更何況,我不想讓喜歡的人,目睹我千瘡百孔的家庭。
「那好吧,」陸隨安劍眉微蹙,看起來不情不願的,「先說好哈,解決不了就別逞能,有事給我打電話。」
「嗯。」
6.
隔天上班開會時,我媽發來消息:
「欣怡,媽替你姐給你道個歉,以前的事就過去了,晚上回家來看看你姐吧,她鬧脾氣不去醫院治療,你勸勸她。」
我回了四個字——
「關我屁事。」
然後關掉手機,該幹嘛幹嘛。
高三那年發生的一切讓我徹底看清了這個家,於是我大學主修服裝設計,期間和同學一起開了家工作室,創建了自己的品牌。
溫氏是做房地產起家的,處在豪門圈子的中下層,我對家族產業毫無興趣,一心隻想避開和溫欣然的鬥爭。

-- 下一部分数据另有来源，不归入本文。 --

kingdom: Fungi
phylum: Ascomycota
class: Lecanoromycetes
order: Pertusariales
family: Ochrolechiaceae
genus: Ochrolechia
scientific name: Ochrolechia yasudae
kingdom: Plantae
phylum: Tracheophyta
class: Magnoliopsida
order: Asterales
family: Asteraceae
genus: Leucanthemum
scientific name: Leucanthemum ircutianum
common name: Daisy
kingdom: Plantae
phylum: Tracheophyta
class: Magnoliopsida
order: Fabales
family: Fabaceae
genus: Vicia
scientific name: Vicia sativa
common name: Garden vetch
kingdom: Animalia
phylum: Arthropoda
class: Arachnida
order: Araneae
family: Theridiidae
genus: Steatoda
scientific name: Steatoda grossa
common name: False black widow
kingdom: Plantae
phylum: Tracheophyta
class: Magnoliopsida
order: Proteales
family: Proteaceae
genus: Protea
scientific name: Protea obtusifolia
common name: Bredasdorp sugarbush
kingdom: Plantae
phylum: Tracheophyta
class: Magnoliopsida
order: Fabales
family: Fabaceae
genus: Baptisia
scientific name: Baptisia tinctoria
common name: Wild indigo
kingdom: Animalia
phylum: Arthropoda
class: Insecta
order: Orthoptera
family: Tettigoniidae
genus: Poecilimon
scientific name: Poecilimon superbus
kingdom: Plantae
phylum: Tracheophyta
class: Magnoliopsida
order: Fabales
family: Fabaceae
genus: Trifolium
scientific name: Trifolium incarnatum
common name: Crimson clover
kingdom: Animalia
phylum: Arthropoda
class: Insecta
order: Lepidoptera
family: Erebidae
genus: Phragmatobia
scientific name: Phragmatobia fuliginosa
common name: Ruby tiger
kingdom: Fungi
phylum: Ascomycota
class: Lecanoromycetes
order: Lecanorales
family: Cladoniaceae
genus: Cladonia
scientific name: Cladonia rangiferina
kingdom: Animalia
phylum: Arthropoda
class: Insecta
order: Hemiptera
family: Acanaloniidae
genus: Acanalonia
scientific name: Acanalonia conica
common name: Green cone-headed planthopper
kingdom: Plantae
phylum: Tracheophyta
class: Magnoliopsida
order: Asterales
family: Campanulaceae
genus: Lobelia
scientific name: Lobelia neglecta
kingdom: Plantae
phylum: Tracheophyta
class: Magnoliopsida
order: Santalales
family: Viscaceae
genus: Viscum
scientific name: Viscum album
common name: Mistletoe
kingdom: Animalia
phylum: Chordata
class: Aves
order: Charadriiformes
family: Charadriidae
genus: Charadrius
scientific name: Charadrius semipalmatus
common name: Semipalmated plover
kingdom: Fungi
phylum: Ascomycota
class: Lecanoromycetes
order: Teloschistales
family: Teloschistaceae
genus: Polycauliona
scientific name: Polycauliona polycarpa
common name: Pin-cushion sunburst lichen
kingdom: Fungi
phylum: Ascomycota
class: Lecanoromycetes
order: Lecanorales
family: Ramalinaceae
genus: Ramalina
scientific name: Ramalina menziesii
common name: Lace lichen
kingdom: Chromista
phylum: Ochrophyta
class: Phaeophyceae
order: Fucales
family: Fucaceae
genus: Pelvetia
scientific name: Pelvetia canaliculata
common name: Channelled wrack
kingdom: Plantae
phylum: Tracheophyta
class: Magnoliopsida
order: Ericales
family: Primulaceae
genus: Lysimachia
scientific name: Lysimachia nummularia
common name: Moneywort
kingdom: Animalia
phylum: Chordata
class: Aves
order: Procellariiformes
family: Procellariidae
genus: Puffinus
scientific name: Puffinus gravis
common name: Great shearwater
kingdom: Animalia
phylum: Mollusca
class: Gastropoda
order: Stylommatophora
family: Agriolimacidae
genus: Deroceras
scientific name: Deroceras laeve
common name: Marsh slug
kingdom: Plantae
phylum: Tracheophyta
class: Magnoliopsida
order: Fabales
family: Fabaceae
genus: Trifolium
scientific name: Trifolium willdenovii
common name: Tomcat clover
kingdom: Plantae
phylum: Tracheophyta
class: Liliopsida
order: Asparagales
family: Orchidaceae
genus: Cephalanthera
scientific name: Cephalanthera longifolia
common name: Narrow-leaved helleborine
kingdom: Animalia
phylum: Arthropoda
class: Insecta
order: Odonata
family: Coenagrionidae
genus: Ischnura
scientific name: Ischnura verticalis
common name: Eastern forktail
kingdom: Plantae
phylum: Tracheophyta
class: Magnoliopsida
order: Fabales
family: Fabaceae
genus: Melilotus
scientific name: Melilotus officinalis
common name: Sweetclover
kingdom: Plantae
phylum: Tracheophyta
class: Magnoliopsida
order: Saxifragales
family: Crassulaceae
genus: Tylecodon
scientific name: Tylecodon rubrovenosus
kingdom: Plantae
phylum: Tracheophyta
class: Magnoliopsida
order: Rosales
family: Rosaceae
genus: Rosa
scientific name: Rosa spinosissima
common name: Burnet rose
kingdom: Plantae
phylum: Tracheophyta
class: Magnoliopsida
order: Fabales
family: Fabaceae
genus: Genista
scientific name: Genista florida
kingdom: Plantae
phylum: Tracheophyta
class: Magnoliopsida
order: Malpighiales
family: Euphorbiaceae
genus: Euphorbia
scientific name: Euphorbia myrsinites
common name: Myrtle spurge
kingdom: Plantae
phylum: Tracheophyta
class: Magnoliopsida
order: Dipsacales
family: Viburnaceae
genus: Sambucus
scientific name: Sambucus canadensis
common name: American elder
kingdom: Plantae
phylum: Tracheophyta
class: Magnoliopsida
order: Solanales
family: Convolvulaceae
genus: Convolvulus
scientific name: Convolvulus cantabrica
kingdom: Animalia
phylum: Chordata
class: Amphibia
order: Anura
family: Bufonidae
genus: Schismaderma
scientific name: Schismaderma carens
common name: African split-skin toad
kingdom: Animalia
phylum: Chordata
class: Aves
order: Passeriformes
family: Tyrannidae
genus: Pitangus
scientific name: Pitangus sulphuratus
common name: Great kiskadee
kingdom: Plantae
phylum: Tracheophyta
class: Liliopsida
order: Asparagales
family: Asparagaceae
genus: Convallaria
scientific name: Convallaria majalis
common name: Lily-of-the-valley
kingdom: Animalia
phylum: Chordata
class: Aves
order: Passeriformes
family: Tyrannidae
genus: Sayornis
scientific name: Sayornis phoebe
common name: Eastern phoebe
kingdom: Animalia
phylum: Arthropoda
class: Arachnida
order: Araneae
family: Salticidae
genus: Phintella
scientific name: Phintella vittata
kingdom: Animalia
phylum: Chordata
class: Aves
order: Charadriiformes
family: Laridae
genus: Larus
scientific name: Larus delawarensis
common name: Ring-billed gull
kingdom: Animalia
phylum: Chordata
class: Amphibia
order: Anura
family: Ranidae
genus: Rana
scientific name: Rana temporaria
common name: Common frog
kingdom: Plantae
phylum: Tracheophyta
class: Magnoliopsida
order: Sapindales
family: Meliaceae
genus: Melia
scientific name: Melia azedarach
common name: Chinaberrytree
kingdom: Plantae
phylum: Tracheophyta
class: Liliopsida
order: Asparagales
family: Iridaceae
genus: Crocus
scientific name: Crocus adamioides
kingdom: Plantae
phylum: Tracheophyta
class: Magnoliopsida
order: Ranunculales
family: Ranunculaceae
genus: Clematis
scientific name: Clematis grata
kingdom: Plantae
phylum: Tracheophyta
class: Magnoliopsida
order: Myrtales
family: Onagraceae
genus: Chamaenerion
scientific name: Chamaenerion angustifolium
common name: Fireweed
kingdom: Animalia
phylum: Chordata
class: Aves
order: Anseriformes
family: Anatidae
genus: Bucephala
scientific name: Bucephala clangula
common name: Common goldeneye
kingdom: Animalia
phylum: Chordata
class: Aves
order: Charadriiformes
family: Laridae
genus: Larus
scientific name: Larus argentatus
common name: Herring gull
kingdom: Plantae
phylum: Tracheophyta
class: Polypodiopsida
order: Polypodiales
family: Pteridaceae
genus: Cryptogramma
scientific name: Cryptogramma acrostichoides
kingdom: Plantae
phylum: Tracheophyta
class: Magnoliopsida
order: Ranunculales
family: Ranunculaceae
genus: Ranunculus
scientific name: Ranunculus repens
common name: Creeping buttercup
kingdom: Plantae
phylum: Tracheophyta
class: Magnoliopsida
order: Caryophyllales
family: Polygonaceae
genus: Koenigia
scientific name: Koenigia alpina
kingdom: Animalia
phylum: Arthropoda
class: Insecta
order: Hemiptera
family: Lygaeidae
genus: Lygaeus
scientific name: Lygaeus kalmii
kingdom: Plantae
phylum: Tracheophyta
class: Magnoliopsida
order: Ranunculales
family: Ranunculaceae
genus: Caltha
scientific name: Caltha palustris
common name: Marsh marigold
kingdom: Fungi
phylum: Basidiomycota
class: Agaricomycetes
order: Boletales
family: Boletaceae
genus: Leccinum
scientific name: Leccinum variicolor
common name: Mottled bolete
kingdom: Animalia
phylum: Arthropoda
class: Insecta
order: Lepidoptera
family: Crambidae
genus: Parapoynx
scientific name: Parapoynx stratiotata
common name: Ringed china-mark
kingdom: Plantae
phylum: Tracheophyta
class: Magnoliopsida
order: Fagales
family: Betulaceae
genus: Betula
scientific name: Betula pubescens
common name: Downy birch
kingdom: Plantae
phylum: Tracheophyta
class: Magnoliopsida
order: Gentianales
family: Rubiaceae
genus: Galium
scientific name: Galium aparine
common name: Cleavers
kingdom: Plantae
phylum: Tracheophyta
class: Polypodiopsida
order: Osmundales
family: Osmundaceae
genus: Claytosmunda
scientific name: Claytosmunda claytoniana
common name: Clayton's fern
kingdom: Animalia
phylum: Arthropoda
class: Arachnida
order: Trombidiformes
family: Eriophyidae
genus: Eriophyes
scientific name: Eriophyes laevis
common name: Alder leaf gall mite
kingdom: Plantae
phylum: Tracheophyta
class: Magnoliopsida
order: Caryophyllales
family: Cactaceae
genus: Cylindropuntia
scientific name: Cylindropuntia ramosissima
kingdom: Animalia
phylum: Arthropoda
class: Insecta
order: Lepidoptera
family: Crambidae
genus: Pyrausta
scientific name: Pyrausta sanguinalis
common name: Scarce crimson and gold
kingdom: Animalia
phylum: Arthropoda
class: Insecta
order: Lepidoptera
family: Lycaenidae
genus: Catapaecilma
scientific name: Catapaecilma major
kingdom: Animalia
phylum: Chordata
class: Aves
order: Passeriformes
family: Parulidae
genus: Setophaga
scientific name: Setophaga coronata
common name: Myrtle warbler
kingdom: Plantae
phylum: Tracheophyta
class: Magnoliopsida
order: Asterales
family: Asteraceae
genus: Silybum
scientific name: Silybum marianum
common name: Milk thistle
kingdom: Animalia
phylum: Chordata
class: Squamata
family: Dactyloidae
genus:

忙起來就忘了時間,直到中午吃飯時,我才看到手機上十幾個未接來電,都是我媽打的。
我看著心煩,索性直接拉黑了她的號碼。
兩個月後,全國規模最大的服裝設計大賽將在本市舉行,我忙著畫圖定稿,實在分不出精力去應付這奇葩的一家人。
但我沒想到,我不回去,他們倒自己找過來了。
我爸我媽我哥,還有溫欣然,一家四口整整齊齊地等在別墅門口。
踩下剎車:「爸,媽,你們怎麼來了?」
我媽沒來得及開口,反被溫欣然搶了先:
「你把媽電話拉黑了,我給你打你又不接……欣怡,瞧你這話說的,不知道的還以為你不歡迎我們呢。」
她穿了條白裙子,波浪長發柔順地披在肩上,身形單薄,似乎一夜間憔悴了不少。
但我的內心毫無波瀾。
「如果是要我把未婚夫讓給你,那確實不歡迎。」
我正準備搖上車窗,卻被溫欣然伸手攔下。
「欣怡,別這麼冷漠,不管怎麼說,我們都是一家人。」
女人溫言軟語,就像我剛轉學過來那會兒,她也是這樣,拉著我的手,叫我妹妹。
我冷笑一聲:「溫欣然,隔了這麼久,你還是這麼會裝。」
她面色一僵,我直接下了車,抱臂看著這幾個人。
「想說什麼就在這說吧,我就不請你們進去了。」
我爸看不下去了,幾步走過來:「溫欣怡,怎麼跟我們說話呢?一點禮貌都沒有,小時候的禮儀課都白上了!」
「爸,」我笑著打斷他,「您記錯了吧,我初中才回來,禮儀課是你給溫欣然報的課外班,六年級就結業了。」
男人明顯一哽:「這是你不尊重長輩的理由嗎?」
想到什麼,他轉身對我媽說:「我早說她是個掃把星,你還不信,依我看,然然得癌就是她克的!」
我冷冷地看著他。
「瞪什麼?我說錯了?我和你媽當初就不該把你接回來,這些年給你慣得,還敢頂撞長輩了!」
7.
我媽拉住他:「你可少說點吧!」
溫行知也走上前:「爸,您這話就有點過了。」
「欣怡啊,你爸嘴笨,他其實不是那個意思,你別往心裡去。」